What "structured" means in practice

A PDF sent by email does not satisfy the requirement, even if it is a clean, professionally formatted document with all the right fields. The requirement is for a machine-readable structured format — one that the federal administration's finance system can process automatically without someone re-keying the data.

Via eBill, the structured data is handled by the service provider as part of the transmission protocol — you do not necessarily generate XML directly, but the service provider transmits the invoice as structured data to the federal recipient.

Via PEPPOL, you generate a PEPPOL BIS Billing 3.0 XML invoice. The invoice must be valid against both the PEPPOL standard and the SwissDIGIN Schematron rules. The required fields include:

  • Your UID (CHE format) as the seller identifier
  • The federal body's procurement or purchase order reference (if one was issued)
  • Correct Swiss VAT category codes and calculated amounts
  • Your IBAN for payment
  • Itemised line items with descriptions, quantities, and unit prices where applicable

If your invoice is rejected by the federal body's system, you will receive a rejection notification through the channel you used to send. You are responsible for correcting and resubmitting.

The timeline

The mandate takes effect for all federal suppliers at the start of 2026. There is no phased-in period by supplier size — the requirement applies from day one of the fiscal year. Federal bodies are required to reject non-compliant invoices (PDFs, paper) and may return them to the supplier without processing.

In practice, the federal administration has been communicating with major suppliers and procurement contacts throughout 2025, and most large suppliers have been given informal guidance to be ready before the deadline. Smaller suppliers who have not yet received communication from their federal buyer contact should not assume they will be exempted — the mandate is universal.

If you invoice a federal body through a procurement framework agreement (Rahmenvertrag), your framework agreement may include specific implementation guidance. Check the terms of the agreement and the contact at the purchasing office.

Steps to take now

Step 1: Confirm you are affected. Review your customer list. If any entry is a Swiss federal body, you are in scope.

Step 2: Choose a channel. Decide between eBill and PEPPOL based on your volume, existing infrastructure, and whether you also want to use the channel for non-federal customers.

Step 3: Assess your billing system.

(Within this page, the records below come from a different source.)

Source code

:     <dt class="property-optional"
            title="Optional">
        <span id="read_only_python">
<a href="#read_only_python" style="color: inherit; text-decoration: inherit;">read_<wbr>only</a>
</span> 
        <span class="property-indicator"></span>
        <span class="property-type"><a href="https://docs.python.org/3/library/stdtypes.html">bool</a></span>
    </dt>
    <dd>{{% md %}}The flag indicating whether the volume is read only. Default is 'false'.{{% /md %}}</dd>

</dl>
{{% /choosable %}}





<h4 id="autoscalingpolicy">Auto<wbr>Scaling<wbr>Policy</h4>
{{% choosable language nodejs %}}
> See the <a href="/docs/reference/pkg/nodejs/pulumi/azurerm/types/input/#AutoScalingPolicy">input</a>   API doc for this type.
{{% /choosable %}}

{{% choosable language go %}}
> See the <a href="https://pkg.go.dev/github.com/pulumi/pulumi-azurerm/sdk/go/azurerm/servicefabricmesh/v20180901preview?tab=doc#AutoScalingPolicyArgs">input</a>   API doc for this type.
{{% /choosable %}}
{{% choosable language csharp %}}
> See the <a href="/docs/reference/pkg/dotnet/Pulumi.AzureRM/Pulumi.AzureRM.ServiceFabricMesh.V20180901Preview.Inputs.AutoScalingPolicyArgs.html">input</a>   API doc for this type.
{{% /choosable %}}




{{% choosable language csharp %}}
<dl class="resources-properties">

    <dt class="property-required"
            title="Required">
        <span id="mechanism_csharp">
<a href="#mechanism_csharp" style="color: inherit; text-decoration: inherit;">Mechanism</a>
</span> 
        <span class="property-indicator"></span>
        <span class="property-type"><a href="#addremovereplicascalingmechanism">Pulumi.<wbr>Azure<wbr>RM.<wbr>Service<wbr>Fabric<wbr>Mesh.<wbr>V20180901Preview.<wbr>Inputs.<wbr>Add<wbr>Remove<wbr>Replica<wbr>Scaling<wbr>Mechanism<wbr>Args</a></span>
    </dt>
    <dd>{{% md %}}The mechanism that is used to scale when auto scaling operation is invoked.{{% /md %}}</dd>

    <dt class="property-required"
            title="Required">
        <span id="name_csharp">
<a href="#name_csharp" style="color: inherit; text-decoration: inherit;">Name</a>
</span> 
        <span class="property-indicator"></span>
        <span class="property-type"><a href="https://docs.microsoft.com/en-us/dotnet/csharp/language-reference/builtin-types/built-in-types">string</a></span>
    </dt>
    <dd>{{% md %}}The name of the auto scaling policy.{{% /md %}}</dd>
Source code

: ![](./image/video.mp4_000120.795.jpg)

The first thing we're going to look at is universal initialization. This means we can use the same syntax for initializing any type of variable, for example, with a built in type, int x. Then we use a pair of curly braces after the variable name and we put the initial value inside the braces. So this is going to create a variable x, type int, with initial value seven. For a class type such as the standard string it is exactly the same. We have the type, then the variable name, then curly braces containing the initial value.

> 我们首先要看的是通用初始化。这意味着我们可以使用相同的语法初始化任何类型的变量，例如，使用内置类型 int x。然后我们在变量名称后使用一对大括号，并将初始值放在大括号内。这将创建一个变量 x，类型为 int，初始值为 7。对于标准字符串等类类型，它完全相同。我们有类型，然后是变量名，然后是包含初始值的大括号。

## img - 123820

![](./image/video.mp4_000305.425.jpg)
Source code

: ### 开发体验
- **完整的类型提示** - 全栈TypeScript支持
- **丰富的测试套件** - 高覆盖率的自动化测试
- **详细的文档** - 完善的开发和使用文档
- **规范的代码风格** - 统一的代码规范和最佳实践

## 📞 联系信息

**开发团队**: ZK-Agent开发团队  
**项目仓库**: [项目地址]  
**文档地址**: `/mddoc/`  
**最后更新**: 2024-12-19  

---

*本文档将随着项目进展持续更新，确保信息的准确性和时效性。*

Can your current ERP or accounting software connect to an eBill service provider or a PEPPOL access point? Check your vendor's documentation and, if in doubt, ask them directly whether they support Swiss federal e-invoicing requirements. The questions to ask are covered in our ERP vendor checklist.

Step 4: Register and test. Allow enough time — at least four to six weeks — for service provider setup, configuration, and testing before the go-live date. Testing with the federal body's test environment before sending live invoices avoids rejected invoices at a critical time.

Step 5: Update your invoicing process. Ensure the people who generate invoices for federal customers know which channel to use and what reference information (purchase order number, contract reference) the federal body requires on the invoice. A technically valid invoice that is missing the PO reference the buyer expects will be rejected even if the format is correct.

What happens if you are not ready

Federal bodies are required to return non-compliant invoices rather than processing them as exceptions. A returned invoice means delayed payment — you will need to correct and resubmit, which adds days or weeks to your payment cycle depending on how quickly the issue is caught and resolved.

Persistent non-compliance may also affect your standing in future federal procurement rounds. The federal administration uses supplier performance data as part of procurement evaluation, and a pattern of administrative non-compliance is noted.

Getting ready before the deadline is both straightforward and important. The technical implementation for most suppliers is a four-to-eight-week project, not a multi-month programme. The step-by-step guide for invoicing federal agencies covers the submission process from the supplier's perspective once you have the technical side in place.